Premièrement, l’enseignement met en œuvre trois types d’opérations cognitives
caractérisant la conduite proactive, réfléchie, de l’activité :
- contrôle : estimation de l’écart entre les états attendus et constatés ; diagnostic sur
la nature, les propriétés et les causes du décalage (ou de l’adéquation) des
pratiques.
3
Grangeat, M. (2006). Éducation permanente, 166
- anticipation : pronostic sur l’évolution libre du système, sans interventions,
comparée à une action éventuelle et prise de décision ; production mentale de
plusieurs actions possibles et choix en fonction d’un objectif défini.
- ajustement : suivi de l’efficacité de l’action au regard de l’objectif ; adaptation au
réel si nécessaire ; évaluation de l’état obtenu.
Deuxièmement, l’enseignement est inscrit dans différentes temporalités : le devenir de
l’élève sur un cycle ou deux ; l’année scolaire ; l’unité thématique ; le moment face à la
classe. Ce dernier est le seul qui concerne l’exécution proprement dite de l’activité
professionnelle ; c’est le temps des régulations en temps réel (i.e. mettre les élèves au
travail, modifier l’activité si besoin, clore la séance). Cependant, l’auteur note que ces
régulations en direct dépendent largement des activités de réflexion et de planification
menées en amont (i.e. préparation de la séance, organisation de la séquence,
programmation de l’année, articulation avec celles des années qui la précèdent ou la
suivent, cohérence avec d’autres disciplines).
La formation, dans ces situations dynamiques, passe par l’analyse de l’activité ;
modalité qui tend, même, selon Pastré (1999c), à devenir le nouveau paradigme de
l’analyse du travail. Les occasions dont disposent les enseignants – notamment dans les
secteurs difficiles de l’éducation prioritaire – pour mener une telle analyse, déterminent
donc, vraisemblablement, une part de leur développement professionnel.

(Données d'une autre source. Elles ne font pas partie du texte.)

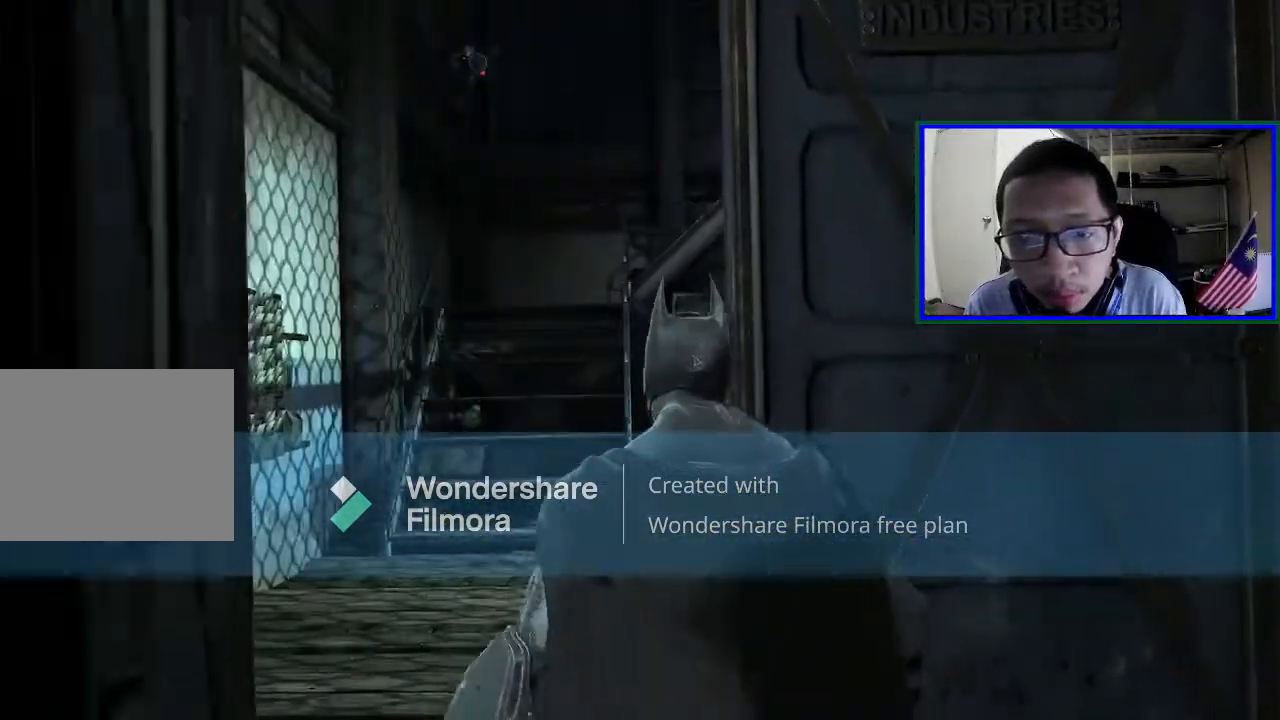
{"buttons": [], "left_stick": "up-left", "right_stick": "center", "events": [[433, "left_stick", "up-left"]]}
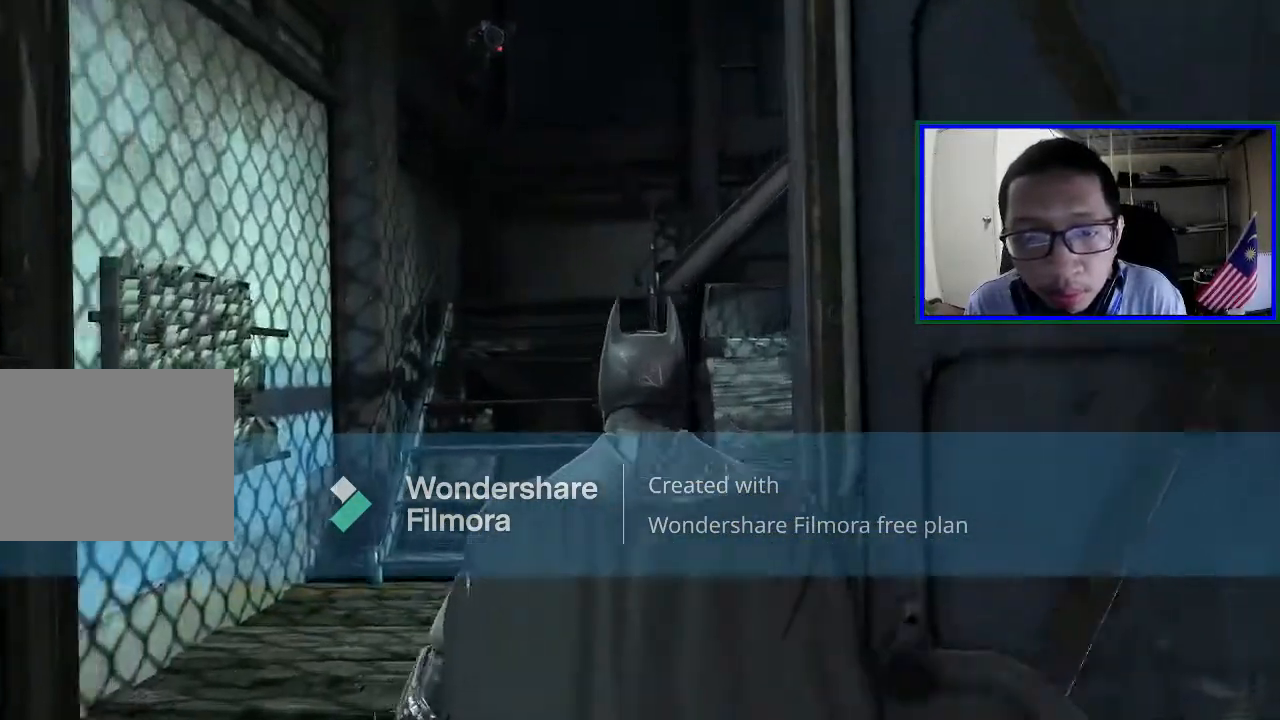
{"buttons": [], "left_stick": "up", "right_stick": "right", "events": [[267, "left_stick", "up"], [300, "right_stick", "right"]]}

Caractériser le développement professionnel
Le développement professionnel apparaît comme sous-tendu par deux dynamiques : la
conduite réfléchie de l’activité et l’extension du contexte de travail pris en compte. Des
entretiens2 – menés auprès d’enseignants débutants ou expérimentés* – permettent de
caractériser cette évolution.
D’une conduite empirique à une régulation proactive
Le développement professionnel – l’équilibration majorante des compétences, en
quelque sorte – irait, selon Pastré (1999a) et Mayen (1999b), d'une conduite empirique
de l'activité, centrée sur le noyau dur du métier, jusqu'à une conduite proactive, ouverte
aux variations présentes dans la situation.
Dans un premier temps, l'agent se contenterait de repérer des invariants opératoires,
des éléments saillants de la situation qui procurent l’information suffisante pour piloter
l’action en cours. Cette phase semble inévitable aux débutants (cf. encadré 1) et à
certains, même expérimentés, qui se trouvent dans une situation trop nouvelle pour eux
(cf. encadré 2). Avec l’expérience ou parce que la situation est complexe, les indicateurs
pris dans la situation, les signes que recherche l’agent, prennent une signification plus
large que la simple indication sur l’ici et le maintenant : des répertoires de savoir-faire
s’élaborent. Ainsi, pour l’enseignant plus expert (cf. encadré 3), des changements dans
l’ambiance de classe ou les résultats des élèves ne conduisent plus nécessairement à une
remise en cause immédiate de sa propre manière d’enseigner. Des relations entre ces
variables fonctionnelles lui permettent alors de jouer, à la fois, sur plusieurs registres
d’action (remise en forme du cours vs ajustement de l’attitude des élèves), sur plusieurs
temporalités (l’unité thématique vs la suite des années scolaires) et sur un espace ouvert
2
Les entretiens ont été menés dans des établissements relevant de trois publics scolaires différents :
secteur d’enseignement ordinaire (SEO), réseau d’éducation prioritaire (REP) et zone urbaine sensible
(ZUS), (i.e : quartier très défavorisé dans l’éducation prioritaire).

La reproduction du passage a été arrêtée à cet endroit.